Explore our downloadable toolkit for engaging with your community.

Reconnecting Patients and Hospitals

At Vituity, we want to encourage the right kind of care at the right time, through the right channel. By doing so, we continue to protect our communities from the spread of COVID-19 while ensuring those with urgent medical needs aren’t being ignored and placed at risk for deterioration.

During these challenging times, we’re using our spirit of innovation to create solutions to reconnect our hospital and health system partners to patients. In many cases, this involves telehealth, which is extremely cost-effective, consumes no personal protective equipment, shields the provider workforce, and has high rates of patient satisfaction. At Vituity, we’re able to leverage our existing telehealth panel and technology platforms to launch new solutions in a matter of days.

Based on Vituity’s successes at bridging the gap between patients and providers, an unprecedented number of healthcare organizations have reached out for our help.
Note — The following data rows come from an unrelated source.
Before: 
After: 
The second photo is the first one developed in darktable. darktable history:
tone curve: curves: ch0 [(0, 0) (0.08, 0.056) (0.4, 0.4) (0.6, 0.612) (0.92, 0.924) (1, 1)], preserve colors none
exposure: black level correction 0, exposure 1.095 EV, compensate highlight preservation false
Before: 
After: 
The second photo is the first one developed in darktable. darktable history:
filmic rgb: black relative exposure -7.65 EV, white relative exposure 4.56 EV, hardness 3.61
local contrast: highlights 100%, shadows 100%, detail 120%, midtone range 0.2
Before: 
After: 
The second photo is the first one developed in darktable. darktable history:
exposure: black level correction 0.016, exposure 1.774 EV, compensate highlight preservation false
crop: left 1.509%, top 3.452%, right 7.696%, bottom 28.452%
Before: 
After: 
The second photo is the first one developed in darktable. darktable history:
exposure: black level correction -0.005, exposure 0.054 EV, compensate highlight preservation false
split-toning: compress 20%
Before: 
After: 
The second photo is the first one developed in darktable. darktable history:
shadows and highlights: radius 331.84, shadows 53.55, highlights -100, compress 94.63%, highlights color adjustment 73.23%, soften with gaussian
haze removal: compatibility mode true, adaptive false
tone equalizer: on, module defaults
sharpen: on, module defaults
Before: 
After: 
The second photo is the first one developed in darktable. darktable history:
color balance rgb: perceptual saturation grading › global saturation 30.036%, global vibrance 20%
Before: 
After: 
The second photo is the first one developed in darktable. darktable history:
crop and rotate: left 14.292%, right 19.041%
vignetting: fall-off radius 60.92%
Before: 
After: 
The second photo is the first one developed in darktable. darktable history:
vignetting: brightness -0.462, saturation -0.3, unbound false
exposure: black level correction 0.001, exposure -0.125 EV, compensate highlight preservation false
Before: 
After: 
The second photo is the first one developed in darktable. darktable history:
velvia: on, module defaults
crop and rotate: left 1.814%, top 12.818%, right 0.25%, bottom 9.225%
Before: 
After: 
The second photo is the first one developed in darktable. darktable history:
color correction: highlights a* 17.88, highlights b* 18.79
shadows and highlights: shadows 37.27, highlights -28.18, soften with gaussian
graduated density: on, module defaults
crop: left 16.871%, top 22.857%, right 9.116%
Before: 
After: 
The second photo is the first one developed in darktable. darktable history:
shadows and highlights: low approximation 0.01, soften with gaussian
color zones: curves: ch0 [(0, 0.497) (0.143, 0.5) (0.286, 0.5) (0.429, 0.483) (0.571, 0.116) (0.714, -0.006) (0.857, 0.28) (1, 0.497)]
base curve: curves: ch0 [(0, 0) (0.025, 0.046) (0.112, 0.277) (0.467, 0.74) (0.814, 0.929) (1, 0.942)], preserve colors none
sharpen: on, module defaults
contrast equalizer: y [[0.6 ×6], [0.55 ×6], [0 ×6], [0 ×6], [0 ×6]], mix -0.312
Examples of how we’re connecting hospitals and patients include:

  • Development of a telehealth program leveraging providers with capacity within a health system to assist other locations during high surge capacity times. This approach has proven successful in not only managing surge times but also allowing for remote support of advanced providers to supplement on-site physicians. This program utilizes telehealth for rapid medical exams (RME) and medical screening exams (MSE), and for assisting with disposition as necessary. This has resulted in greater capacity for acute patient care and more limited COVID-19 exposure potential for providers.
  • Vituity is working with health systems to create a hospital-at-home program for recently discharged patients. Vituity hospitalists are delivering transitional care to patients at home through virtual rounding. This will reduce the need for discharges to skilled nursing facilities, many of which are experiencing COVID-19 outbreaks.
  • In late April, 14 Vituity physicians volunteered for a two-week collaboration to work with the city of New York and its health system. This partnership is bringing doctors who have already successfully treated and stabilized COVID-19 patients on the front lines in California to deliver their much-needed care and expertise to New York City. In addition to this being a demonstration of clinical unity across geographies, it’s an example of the commitment of providers to share learnings and best practices in the fight against this virus.

In Summary

The fact that patients don’t feel safe visiting EDs and hospitals during a public health emergency is cause for alarm. As a healthcare system, we need to assure everyone that safe, effective care is available for all medical conditions. We need to also ensure patients know how to access the range of available care.

Vituity’s various healthcare solutions are connecting providers with patients where and when care is most needed. We are proud to partner with health systems, hospitals, urgent cares, skilled nursing facilities, government agencies, payers, and a range of other organizations involved in patient care.

Now is not the time for patients to defer medical care, particularly for chronic or acute care conditions. The health of our patients is the top priority of myself and my colleagues in medicine, and we appreciate the opportunity to provide care for you and your loved ones. If you or someone in your family needs medical attention, please don’t wait. We’re ready for you.